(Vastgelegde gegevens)

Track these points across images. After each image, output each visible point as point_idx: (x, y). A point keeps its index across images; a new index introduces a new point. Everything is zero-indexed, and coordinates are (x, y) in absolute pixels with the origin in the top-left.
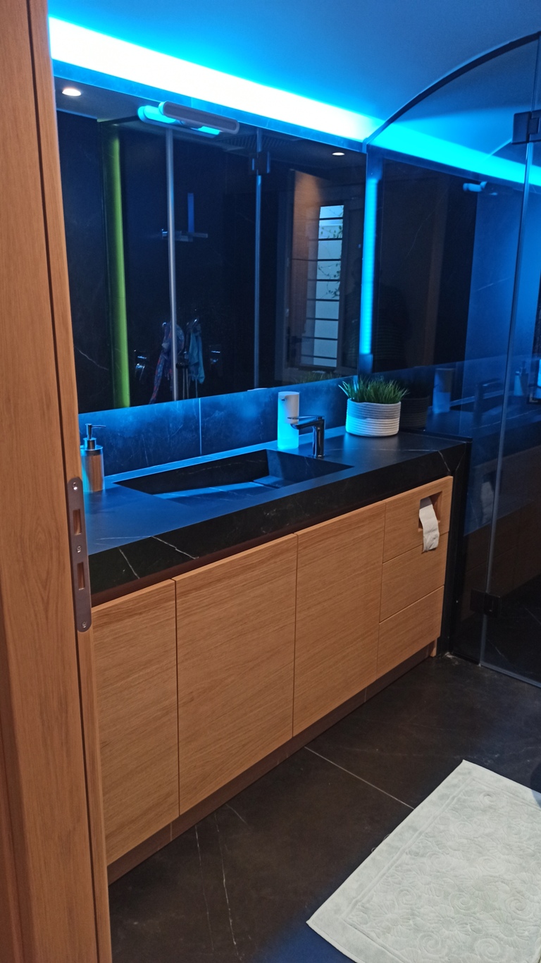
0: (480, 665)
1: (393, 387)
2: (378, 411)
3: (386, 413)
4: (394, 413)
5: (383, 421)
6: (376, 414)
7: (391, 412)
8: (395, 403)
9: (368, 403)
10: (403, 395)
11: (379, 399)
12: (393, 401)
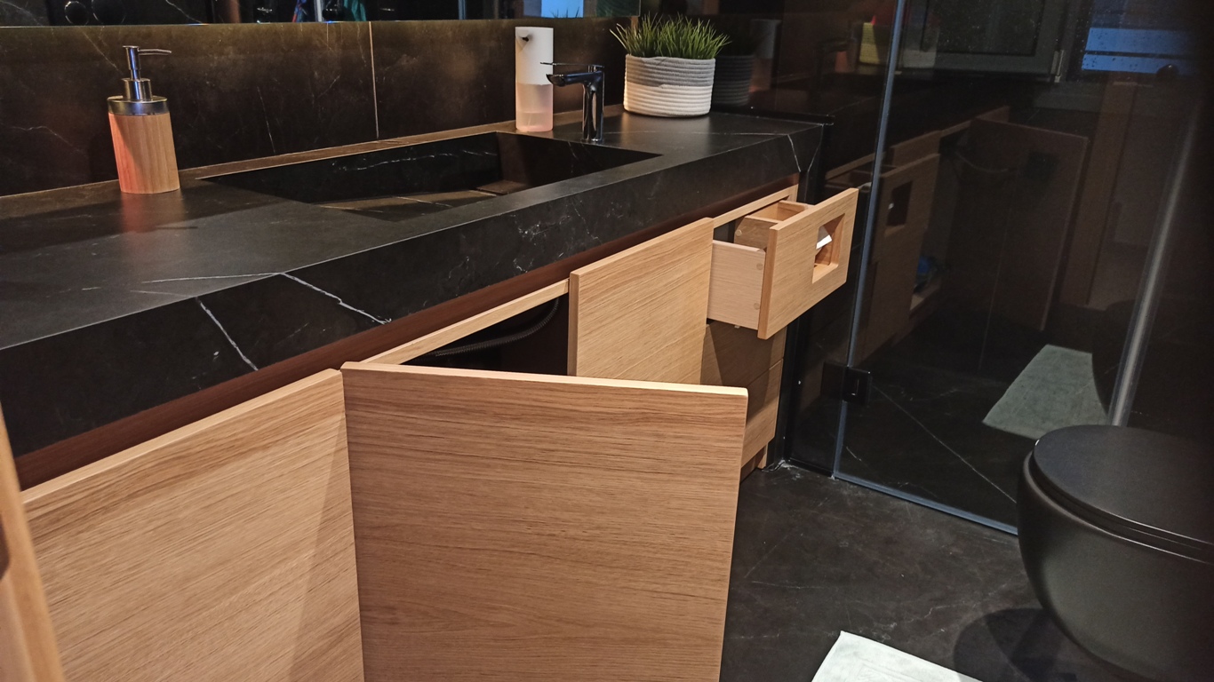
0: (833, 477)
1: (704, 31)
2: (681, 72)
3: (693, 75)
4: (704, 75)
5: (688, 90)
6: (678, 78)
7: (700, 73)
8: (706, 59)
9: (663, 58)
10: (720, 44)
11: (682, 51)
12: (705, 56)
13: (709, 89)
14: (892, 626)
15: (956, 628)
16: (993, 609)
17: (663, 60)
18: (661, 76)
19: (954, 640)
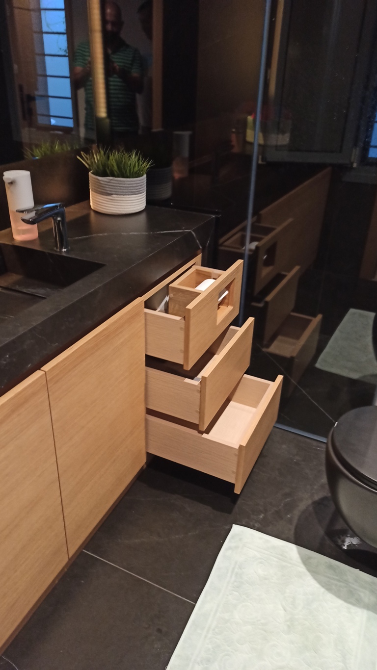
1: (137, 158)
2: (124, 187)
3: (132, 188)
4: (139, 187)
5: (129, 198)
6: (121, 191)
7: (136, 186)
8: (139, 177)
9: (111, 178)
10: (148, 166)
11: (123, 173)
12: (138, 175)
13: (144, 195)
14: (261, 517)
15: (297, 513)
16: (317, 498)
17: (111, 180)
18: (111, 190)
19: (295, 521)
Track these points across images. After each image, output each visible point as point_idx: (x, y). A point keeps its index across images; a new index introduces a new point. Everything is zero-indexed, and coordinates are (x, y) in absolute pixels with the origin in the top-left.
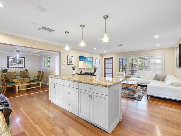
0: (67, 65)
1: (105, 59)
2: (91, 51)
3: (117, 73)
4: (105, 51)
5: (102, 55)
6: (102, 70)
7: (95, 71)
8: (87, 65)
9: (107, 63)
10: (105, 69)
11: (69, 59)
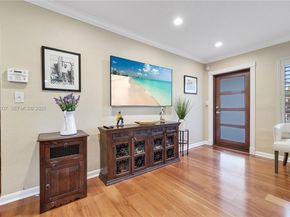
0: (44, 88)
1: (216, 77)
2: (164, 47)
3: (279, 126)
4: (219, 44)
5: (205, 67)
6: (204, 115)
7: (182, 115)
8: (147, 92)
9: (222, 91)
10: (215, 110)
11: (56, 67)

**JOUW OPDRACHT**
Citeer alsjeblieft de hele lijst hierboven letterlijk, regel voor regel, en laat daarbij de afbeeldingen weg.

**RESULTAAT OEFENING**
Track these points across images. After each image, output each visible point as point_idx: (x, y). A point keeps its index across images; a new index introduces a new point. Everything is zero-indexed, and coordinates are (x, y) in absolute pixels with the origin in the top-left.
0: (480, 665)
1: (393, 387)
2: (378, 411)
3: (386, 413)
4: (394, 413)
5: (383, 421)
6: (376, 414)
7: (391, 412)
8: (395, 403)
9: (368, 403)
10: (403, 395)
11: (379, 399)
12: (393, 401)
0: (833, 477)
1: (704, 31)
2: (681, 72)
3: (693, 75)
4: (704, 75)
5: (688, 90)
6: (678, 78)
7: (700, 73)
8: (706, 59)
9: (663, 58)
10: (720, 44)
11: (682, 51)
12: (705, 56)
13: (709, 89)
14: (892, 626)
15: (956, 628)
16: (993, 609)
17: (663, 60)
18: (661, 76)
19: (954, 640)
1: (137, 158)
2: (124, 187)
3: (132, 188)
4: (139, 187)
5: (129, 198)
6: (121, 191)
7: (136, 186)
8: (139, 177)
9: (111, 178)
10: (148, 166)
11: (123, 173)
12: (138, 175)
13: (144, 195)
14: (261, 517)
15: (297, 513)
16: (317, 498)
17: (111, 180)
18: (111, 190)
19: (295, 521)
Track these points across images. After each image, output each visible point as point_idx: (x, y). A point keeps its index across images; a new index introduces a new point. Everything is zero-indexed, and coordinates are (x, y) in absolute pixels with the origin in the top-left.
0: (67, 65)
1: (105, 59)
2: (91, 51)
3: (117, 73)
4: (105, 51)
5: (102, 55)
6: (102, 70)
7: (95, 71)
8: (87, 65)
9: (107, 63)
10: (105, 69)
11: (69, 59)
0: (44, 88)
1: (216, 77)
2: (164, 47)
3: (279, 126)
4: (219, 44)
5: (205, 67)
6: (204, 115)
7: (182, 115)
8: (147, 92)
9: (222, 91)
10: (215, 110)
11: (56, 67)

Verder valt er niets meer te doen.